June 12: ISIS and other armed groups in Fallujah reopened the three entrances of Maftul, in northern Fallujah, Falahat, west of Fallujah, and Amriyat south of Fallujah. ISIS took down barriers surrounding the Maftul entrance and published images to send the message that it is ‘freeing people’ from a blockade. ISIS is also now in control of the Yabani [Japanese] Bridge. The ISF had earlier withdrawn from these areas. Significance: The Bridge will be an important tactical objective in a broader movement to the southern Baghdad belt; ISIS now controls the whole area.   
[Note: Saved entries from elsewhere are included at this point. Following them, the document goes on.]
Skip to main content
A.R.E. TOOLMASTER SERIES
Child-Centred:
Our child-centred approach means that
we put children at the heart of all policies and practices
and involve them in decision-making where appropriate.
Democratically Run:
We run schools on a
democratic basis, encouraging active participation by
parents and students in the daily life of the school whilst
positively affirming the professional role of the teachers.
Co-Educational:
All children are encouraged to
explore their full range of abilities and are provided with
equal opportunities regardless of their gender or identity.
June 12: The Secretary General of the Ministry of Peshmerga, Jabbar al-Yawar, announced that “Kirkuk  is entirely under the control of Peshmerga,” and that there is no Iraqi army presence in the city. Later in the day, the media advisor to the Kurdistan Parliament, Tariq Jawhar, stated that the next parliament meeting will focus on “Kurdish areas outside the administration of the Kurdistan Region.” Also, an explosive device targeted the convoy of the Minister of Peshmerga, Jaafar Sheikh Mostafa, as he traveled southwest of Kirkuk. The Minister escaped unharmed.  Mostafa later stated that Peshmerga forces took control of Tal al-Ward, Kirkuk province from ISIS. The source added that the Tal al-Ward area contains the headquarters to the IA’s 47th brigade of the 12th division. Significance: Kirkuk is the big prize for the Kurdish regional government, but the Peshmerga are also conducting operations beyond the borders of Kirkuk city in order to recover the equipment that the Iraqi Army left behind, consolidate their gains. 
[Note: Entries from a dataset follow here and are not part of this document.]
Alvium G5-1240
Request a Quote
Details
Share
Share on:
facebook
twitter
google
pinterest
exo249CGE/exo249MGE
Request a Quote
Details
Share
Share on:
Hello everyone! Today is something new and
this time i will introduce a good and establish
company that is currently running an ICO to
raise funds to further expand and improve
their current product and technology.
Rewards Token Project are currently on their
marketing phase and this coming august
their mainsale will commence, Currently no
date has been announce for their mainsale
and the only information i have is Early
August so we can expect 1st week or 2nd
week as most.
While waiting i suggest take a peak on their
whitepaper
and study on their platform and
June 12: ISIS raised their flag over Dur, the birthplace of Izzat al-Duri, Saddam Hussein’s Vice President. Witnesses said that the militants encouraged residents to go about their normal business, and have tried to recruit young people to ISIS. There are also reports that a former member of the Ba’ath party was appointed as governor by ISIS. The new reported governor is Ahmed Abdullah Rashid. Significance: This is an indication that ISIS has a strategy to co-opt former Ba’athists.
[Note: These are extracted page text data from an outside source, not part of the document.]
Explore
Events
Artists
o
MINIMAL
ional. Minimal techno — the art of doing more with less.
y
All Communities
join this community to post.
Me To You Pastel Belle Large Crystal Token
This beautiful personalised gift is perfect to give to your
June 12: According to the Wall Street Journal, two battalions of Iran's elite Quds Force deployed to Iraq from Iran on June 11, and are now reportedly engaged alongside Iraqi forces in combat operations Tikrit, as well as providing security in Baghdad, Najaf, and Karbala. Iranian security sources indicate that Iran is considering sending larger contingents of troops to support the Iraqi government. Iran has also positioned an unknown number of troops along the Iran-Iraq border, and have announced they will shell any militants who come within 100 km of the border. A member of the Iranian government-aligned Badr organization, CoR member Qassim al-Araji, reportedly posted a photo of himself along with the IRGC-QF commander Qassim Suleimani who had reportedly visited Baghdad recently.